Вторая фотография предлагает историю о самом начале. Мама с папой и их свежие татуировки: восток и запад. Я поднимаю взгляд на маму, опускаю на папу. Видимо, татуировки сработали. Даже сейчас папа направляет нас в нужную сторону.
– Откуда это у тебя? – Мама берет фотографию в руку и закрывает рот другой рукой.
Я не отвечаю. Она знает, откуда у меня фото. Третье я держу у сердца и не показываю: оно только для меня. Может, однажды оно станет нашей историей начала. Может, у нас с Мэд будет ребенок, и этот ребенок найдет фото, на котором будет только его мама и никого больше, и поймет, что это та же самая любовь от востока до запада, которую я увидел в своих юных родителях.
Мама вытирает глаза, протягивает мне обратно фото и смотрит на город:
– Когда ты ушел, я чуть с ума не сошла. Конечно, позвонила в полицию. И я поняла кое-что, хотя не сразу.
– Что?
– Я знаю тебя. Я знала, что ты откроешь урну, найдешь список. Я просто знала. Поэтому я пошла в «Гостиную», но когда добралась туда, ты уже ушел.
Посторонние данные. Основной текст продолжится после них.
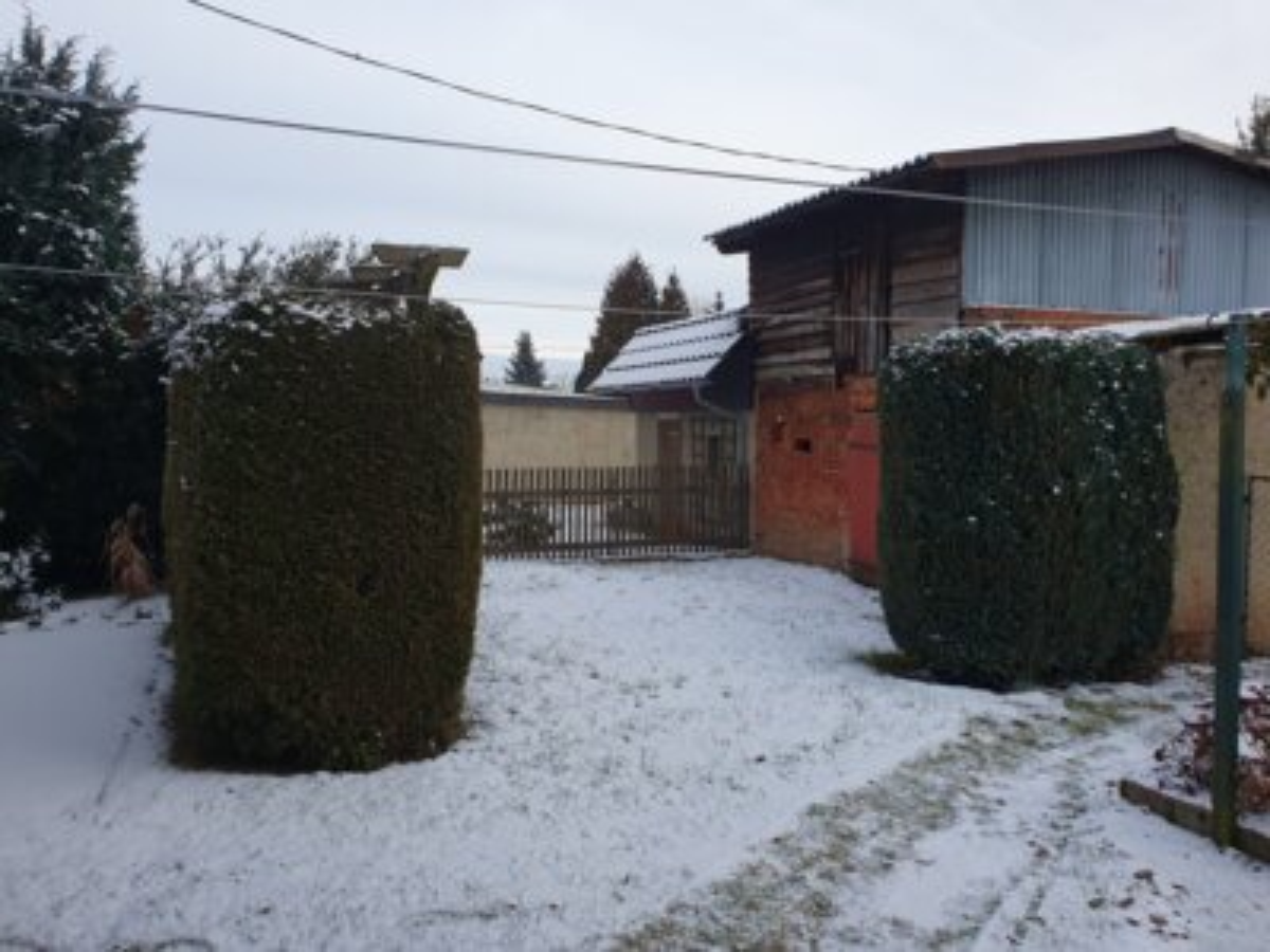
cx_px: 635
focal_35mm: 26
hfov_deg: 67.3
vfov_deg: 53.1
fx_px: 954
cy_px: 476
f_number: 2.4
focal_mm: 4.32
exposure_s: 1/688
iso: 50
Я ждала на скамейке, но не знала, побывал ты уже на Утесах или нет. И тогда я поняла, что единственная возможность поймать тебя – это забежать вперед. Я добралась сюда четыре дня назад. Нашла дешевую гостиницу рядом. Ну, дешевую по меркам Нью-Йорка.
– И ты приходила сюда каждый день?
Мама кивает:
– Пакую с собой обед и ужин. А потом сажусь вот на эту скамейку и жду, пока меня не выгонят в полночь.
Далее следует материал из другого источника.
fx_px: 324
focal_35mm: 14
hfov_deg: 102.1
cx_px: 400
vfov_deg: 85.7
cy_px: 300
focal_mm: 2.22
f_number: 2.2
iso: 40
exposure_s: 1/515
Я стараюсь не думать, сколько денег мама здесь просадила.
Уйму. Огромную уйму.
– Вик, ты для меня весь мир. Если ты не хочешь, чтобы я выходила за Фрэнка, то я и не буду.
Ее слова принимают очертания, взлетают в эфир, и я стараюсь думать сердцем.
– Я хочу, чтобы ты была счастлива… – Пока что я высказал только половину. – Я просто не хочу забывать папу.
…
– Мы не забудем, – говорит она. – Обещаю.
Я убираю фотографии в карман и достаю мобильник.
– Ждешь звонка? – спрашивает мама.
– Я должен был позвонить Фрэнку. Сказать, что у тебя все хорошо. Но у меня нет его номера.